→ Given task: Write out every line of the items below word for word, without any changes.

→ Stored data:
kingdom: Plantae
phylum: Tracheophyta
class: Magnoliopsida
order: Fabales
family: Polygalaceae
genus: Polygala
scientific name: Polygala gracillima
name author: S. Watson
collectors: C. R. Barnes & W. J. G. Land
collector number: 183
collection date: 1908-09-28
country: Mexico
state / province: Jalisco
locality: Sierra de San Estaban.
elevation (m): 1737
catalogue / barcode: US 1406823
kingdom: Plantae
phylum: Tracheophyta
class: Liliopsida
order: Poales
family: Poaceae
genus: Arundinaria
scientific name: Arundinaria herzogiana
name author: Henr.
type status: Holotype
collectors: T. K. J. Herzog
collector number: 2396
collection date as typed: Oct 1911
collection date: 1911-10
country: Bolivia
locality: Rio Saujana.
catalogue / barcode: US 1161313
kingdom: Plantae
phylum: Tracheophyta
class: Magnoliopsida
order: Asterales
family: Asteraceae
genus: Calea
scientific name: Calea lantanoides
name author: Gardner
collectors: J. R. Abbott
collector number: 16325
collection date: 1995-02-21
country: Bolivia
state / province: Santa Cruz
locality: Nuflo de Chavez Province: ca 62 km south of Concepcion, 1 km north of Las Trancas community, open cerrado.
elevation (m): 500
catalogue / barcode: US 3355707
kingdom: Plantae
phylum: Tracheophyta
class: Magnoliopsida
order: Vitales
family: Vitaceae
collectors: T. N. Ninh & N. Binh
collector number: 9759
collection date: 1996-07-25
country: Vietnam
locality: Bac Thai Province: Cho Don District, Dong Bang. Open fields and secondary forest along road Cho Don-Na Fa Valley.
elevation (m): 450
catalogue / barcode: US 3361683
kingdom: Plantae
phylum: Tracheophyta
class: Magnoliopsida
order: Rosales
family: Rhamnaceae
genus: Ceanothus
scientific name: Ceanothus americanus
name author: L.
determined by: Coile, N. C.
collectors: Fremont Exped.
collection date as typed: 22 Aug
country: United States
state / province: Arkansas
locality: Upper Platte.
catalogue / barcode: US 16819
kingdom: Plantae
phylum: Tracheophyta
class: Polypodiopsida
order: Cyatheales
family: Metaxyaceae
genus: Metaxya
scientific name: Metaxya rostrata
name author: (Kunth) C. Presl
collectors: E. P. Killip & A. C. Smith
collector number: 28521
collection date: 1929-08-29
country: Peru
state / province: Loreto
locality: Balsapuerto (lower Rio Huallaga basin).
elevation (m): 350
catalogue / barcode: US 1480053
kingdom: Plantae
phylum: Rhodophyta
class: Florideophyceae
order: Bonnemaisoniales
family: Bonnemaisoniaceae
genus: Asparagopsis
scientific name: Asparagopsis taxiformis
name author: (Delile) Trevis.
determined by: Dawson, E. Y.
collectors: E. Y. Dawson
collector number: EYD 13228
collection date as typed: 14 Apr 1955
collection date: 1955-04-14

→ Result for this exercise:
kingdom: Plantae
phylum: Tracheophyta
class: Magnoliopsida
order: Fabales
family: Polygalaceae
genus: Polygala
scientific name: Polygala gracillima
name author: S. Watson
collectors: C. R. Barnes & W. J. G. Land
collector number: 183
collection date: 1908-09-28
country: Mexico
state / province: Jalisco
locality: Sierra de San Estaban.
elevation (m): 1737
catalogue / barcode: US 1406823
kingdom: Plantae
phylum: Tracheophyta
class: Liliopsida
order: Poales
family: Poaceae
genus: Arundinaria
scientific name: Arundinaria herzogiana
name author: Henr.
type status: Holotype
collectors: T. K. J. Herzog
collector number: 2396
collection date as typed: Oct 1911
collection date: 1911-10
country: Bolivia
locality: Rio Saujana.
catalogue / barcode: US 1161313
kingdom: Plantae
phylum: Tracheophyta
class: Magnoliopsida
order: Asterales
family: Asteraceae
genus: Calea
scientific name: Calea lantanoides
name author: Gardner
collectors: J. R. Abbott
collector number: 16325
collection date: 1995-02-21
country: Bolivia
state / province: Santa Cruz
locality: Nuflo de Chavez Province: ca 62 km south of Concepcion, 1 km north of Las Trancas community, open cerrado.
elevation (m): 500
catalogue / barcode: US 3355707
kingdom: Plantae
phylum: Tracheophyta
class: Magnoliopsida
order: Vitales
family: Vitaceae
collectors: T. N. Ninh & N. Binh
collector number: 9759
collection date: 1996-07-25
country: Vietnam
locality: Bac Thai Province: Cho Don District, Dong Bang. Open fields and secondary forest along road Cho Don-Na Fa Valley.
elevation (m): 450
catalogue / barcode: US 3361683
kingdom: Plantae
phylum: Tracheophyta
class: Magnoliopsida
order: Rosales
family: Rhamnaceae
genus: Ceanothus
scientific name: Ceanothus americanus
name author: L.
determined by: Coile, N. C.
collectors: Fremont Exped.
collection date as typed: 22 Aug
country: United States
state / province: Arkansas
locality: Upper Platte.
catalogue / barcode: US 16819
kingdom: Plantae
phylum: Tracheophyta
class: Polypodiopsida
order: Cyatheales
family: Metaxyaceae
genus: Metaxya
scientific name: Metaxya rostrata
name author: (Kunth) C. Presl
collectors: E. P. Killip & A. C. Smith
collector number: 28521
collection date: 1929-08-29
country: Peru
state / province: Loreto
locality: Balsapuerto (lower Rio Huallaga basin).
elevation (m): 350
catalogue / barcode: US 1480053
kingdom: Plantae
phylum: Rhodophyta
class: Florideophyceae
order: Bonnemaisoniales
family: Bonnemaisoniaceae
genus: Asparagopsis
scientific name: Asparagopsis taxiformis
name author: (Delile) Trevis.
determined by: Dawson, E. Y.
collectors: E. Y. Dawson
collector number: EYD 13228
collection date as typed: 14 Apr 1955
collection date: 1955-04-14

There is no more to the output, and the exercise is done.